I am trying to train ResNET50 for dogs and cats classification (Tensorflow2.3) using the following code:
import pandas as pd
import numpy as np
import matplotlib.pyplot as plt
from tqdm import tqdm
from random import shuffle
import os, gc, time, cv2, random, math
import tensorflow as tf
%matplotlib inline
import warnings
warnings.filterwarnings('ignore')
TRAIN_DIR = 'train'
TEST_DIR = 'test'
NUM_CLASSES = 2
IMG_SIZE = 145 ###
CHANNELS = 3
EPOCHS = 15
BATCH_SIZE = 128
train_images = os.listdir(TRAIN_DIR)
test_images = os.listdir(TEST_DIR)
def label_img(img):
word_label = img.split('.')[-3]
if word_label == 'cat': return 0 ###
elif word_label == 'dog' : return 1 ###
def process_data(data_image_list, DATA_FOLDER, isTrain=True):
data_df = []
for img in tqdm(data_image_list):
path = os.path.join(DATA_FOLDER,img)
if(isTrain):
label = label_img(img)
else:
label = img.split('.')[0]
img = cv2.imread(path,cv2.IMREAD_COLOR)
img = cv2.resize(img, (IMG_SIZE,IMG_SIZE))

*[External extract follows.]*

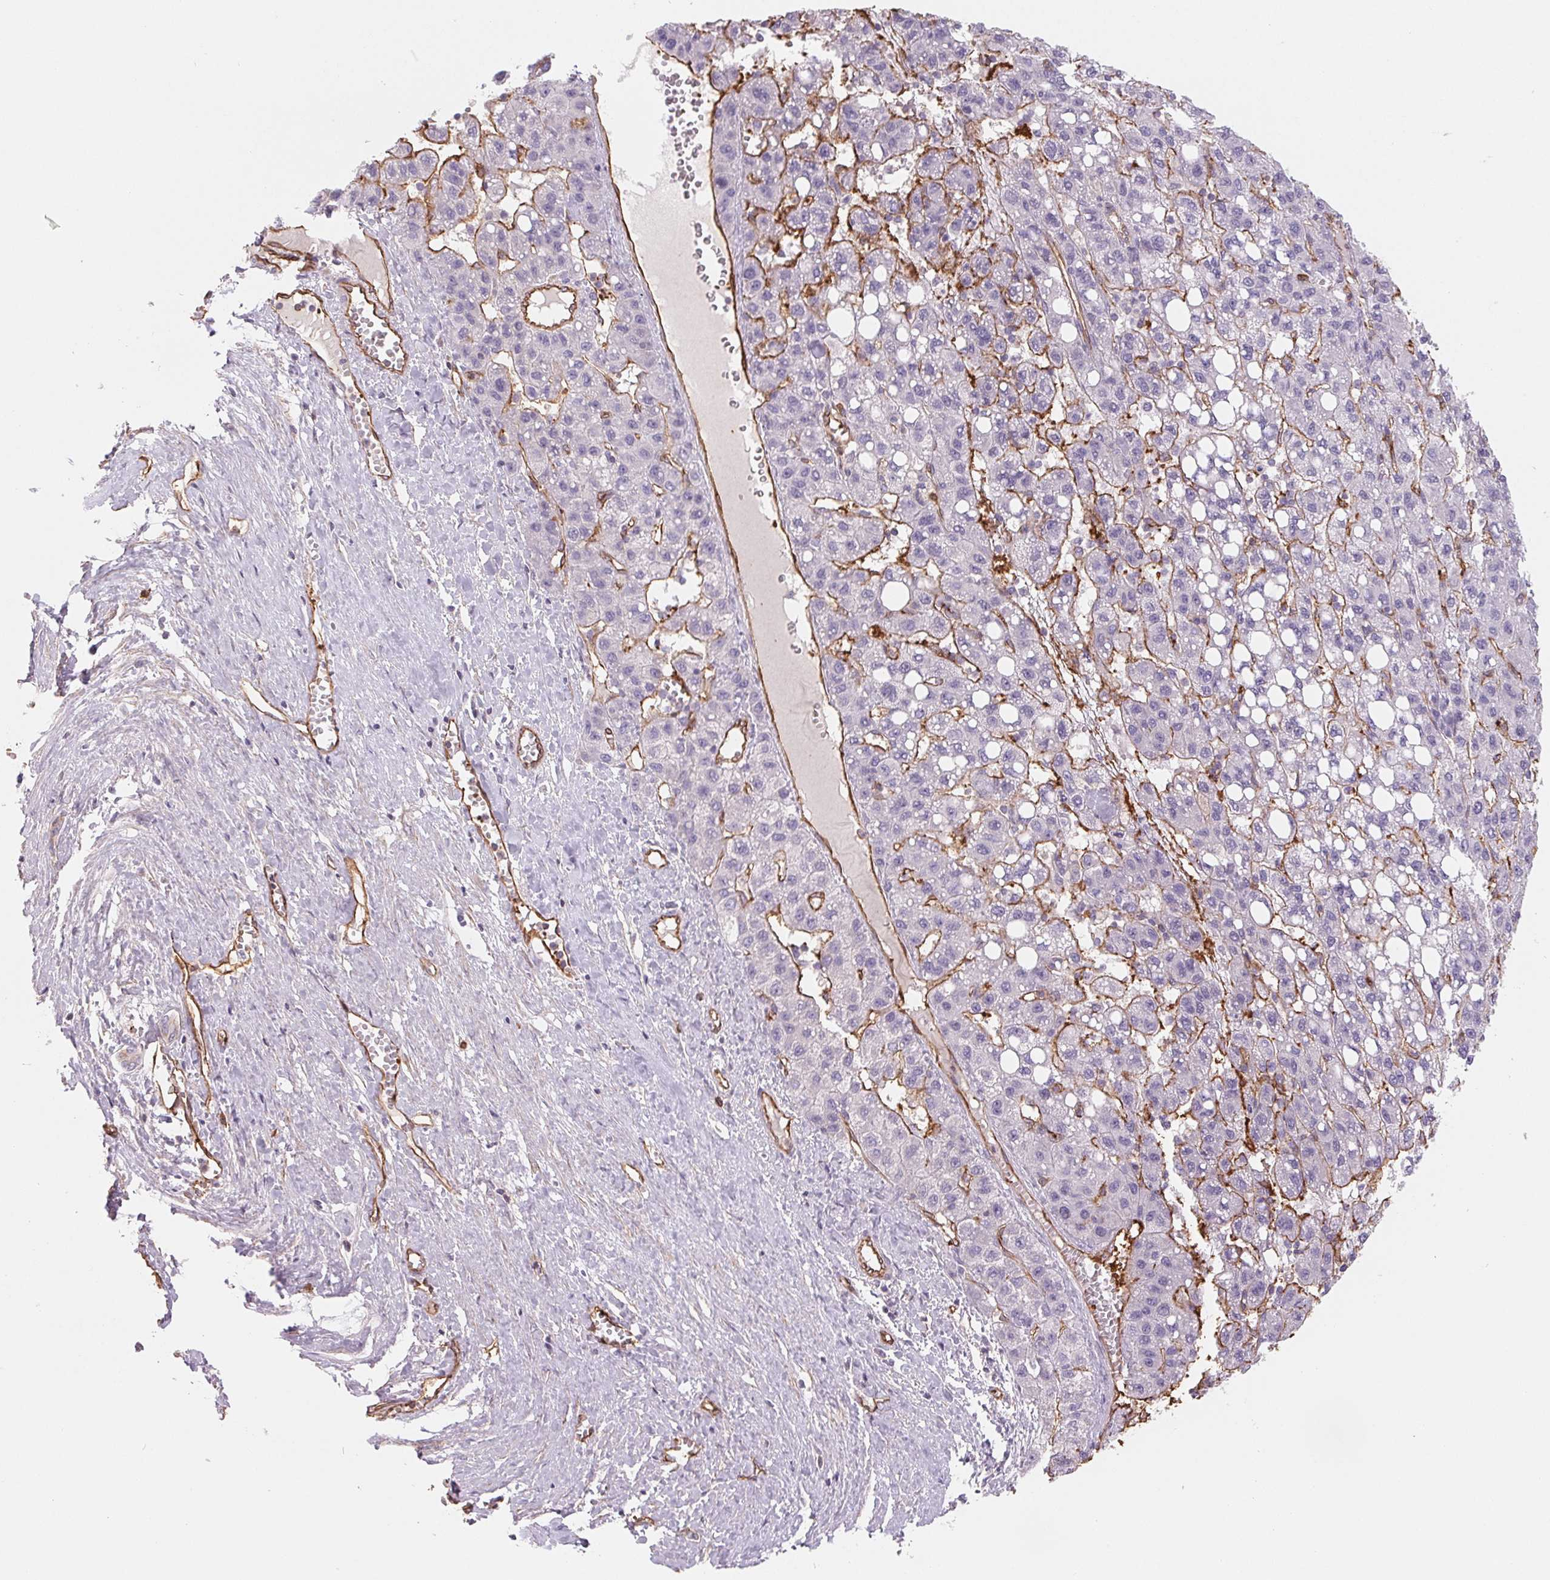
{"staining": {"intensity": "moderate", "quantity": "<25%", "location": "cytoplasmic/membranous"}, "tissue": "liver cancer", "cell_type": "Tumor cells", "image_type": "cancer", "snomed": [{"axis": "morphology", "description": "Carcinoma, Hepatocellular, NOS"}, {"axis": "topography", "description": "Liver"}], "caption": "Hepatocellular carcinoma (liver) tissue reveals moderate cytoplasmic/membranous expression in approximately <25% of tumor cells, visualized by immunohistochemistry.", "gene": "ANKRD13B", "patient": {"sex": "female", "age": 82}}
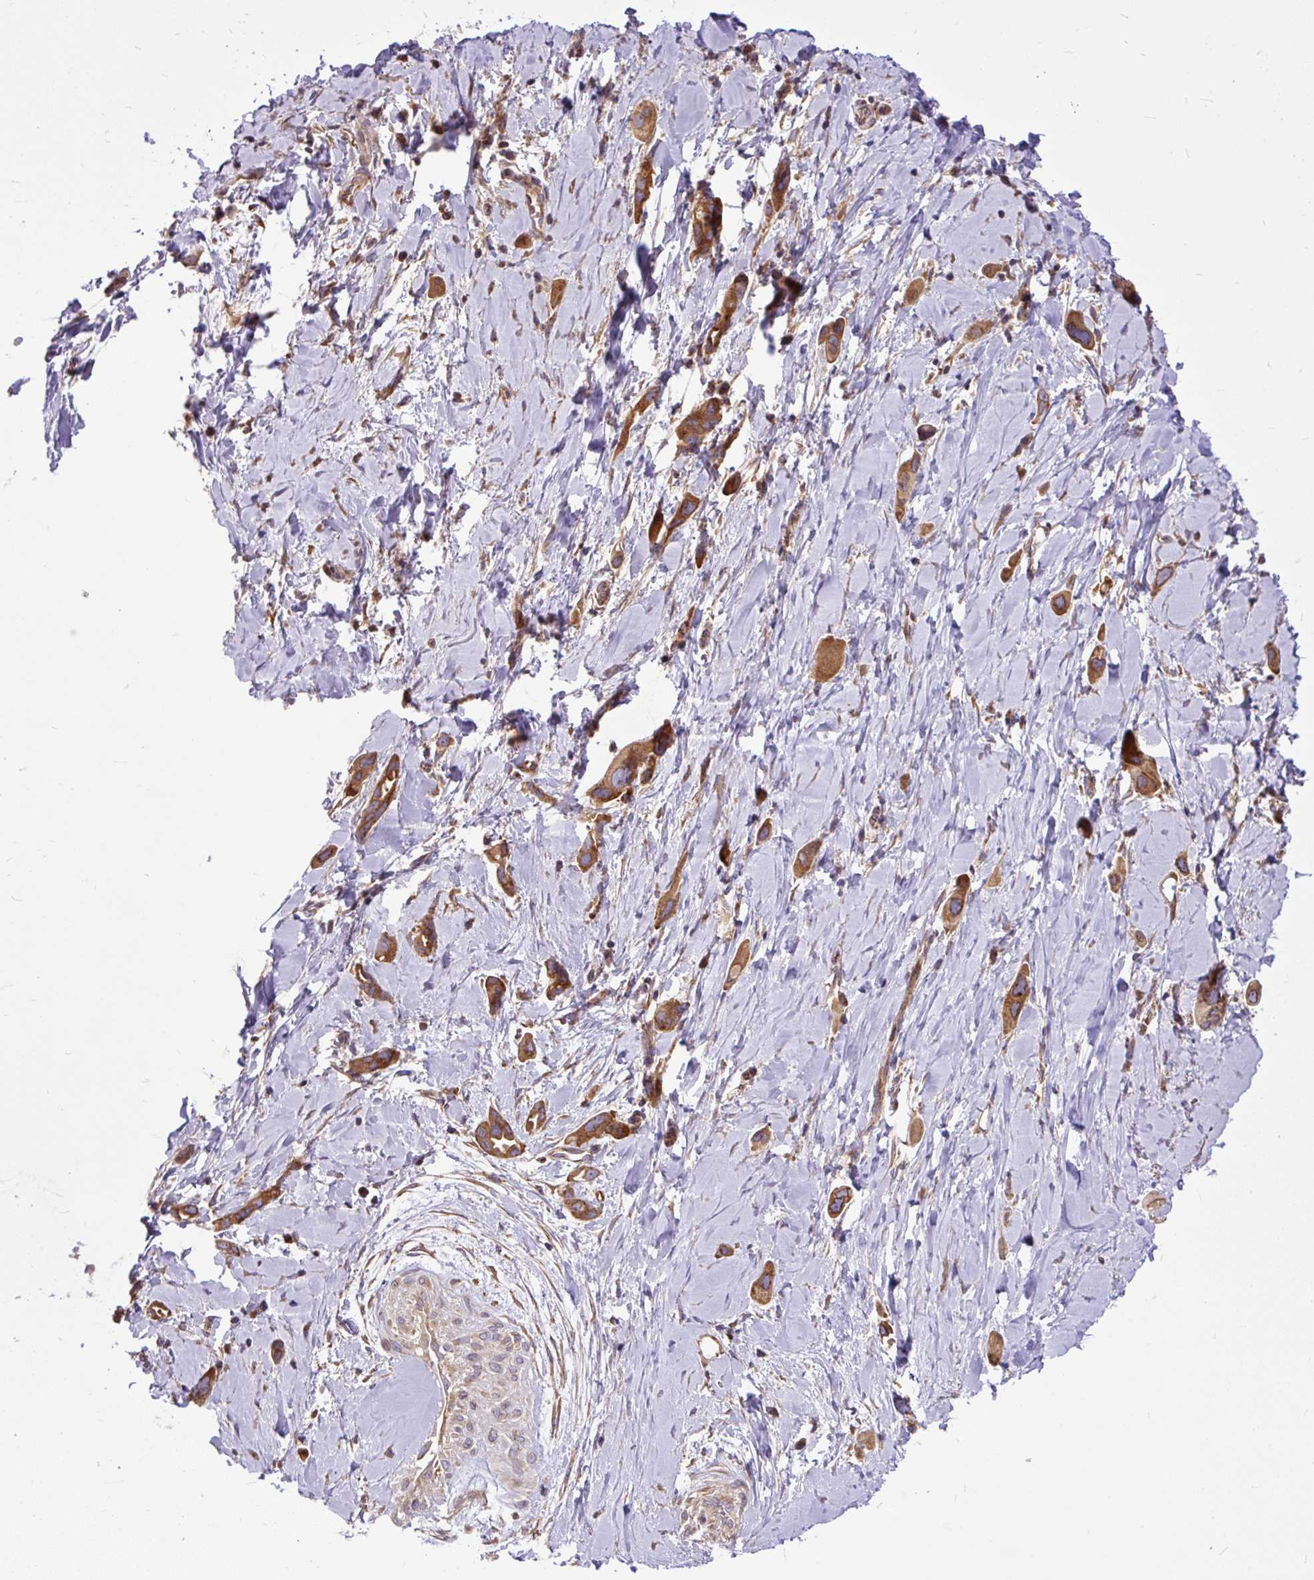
{"staining": {"intensity": "strong", "quantity": ">75%", "location": "cytoplasmic/membranous"}, "tissue": "lung cancer", "cell_type": "Tumor cells", "image_type": "cancer", "snomed": [{"axis": "morphology", "description": "Adenocarcinoma, NOS"}, {"axis": "topography", "description": "Lung"}], "caption": "Immunohistochemistry (IHC) (DAB (3,3'-diaminobenzidine)) staining of human lung cancer demonstrates strong cytoplasmic/membranous protein staining in approximately >75% of tumor cells.", "gene": "TRIM17", "patient": {"sex": "male", "age": 76}}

data_df.append([np.array(img), label])
shuffle(data_df)
return data_df
train_data = process_data(train_images, TRAIN_DIR, isTrain=True)
X = np.array([i[0] for i in train_data]).reshape(-1, IMG_SIZE, IMG_SIZE, 3)
y = np.array([i[1] for i in train_data])
import os
import numpy as np
import matplotlib.pyplot as plt
import tensorflow as tf
def get_pretrained_model(Weights='imagenet', trainable=False, Input_Shape=None):
input_shape = Input_Shape
base_model = tf.keras.applications.ResNet50(weights=None, include_top=False, input_shape= input_shape)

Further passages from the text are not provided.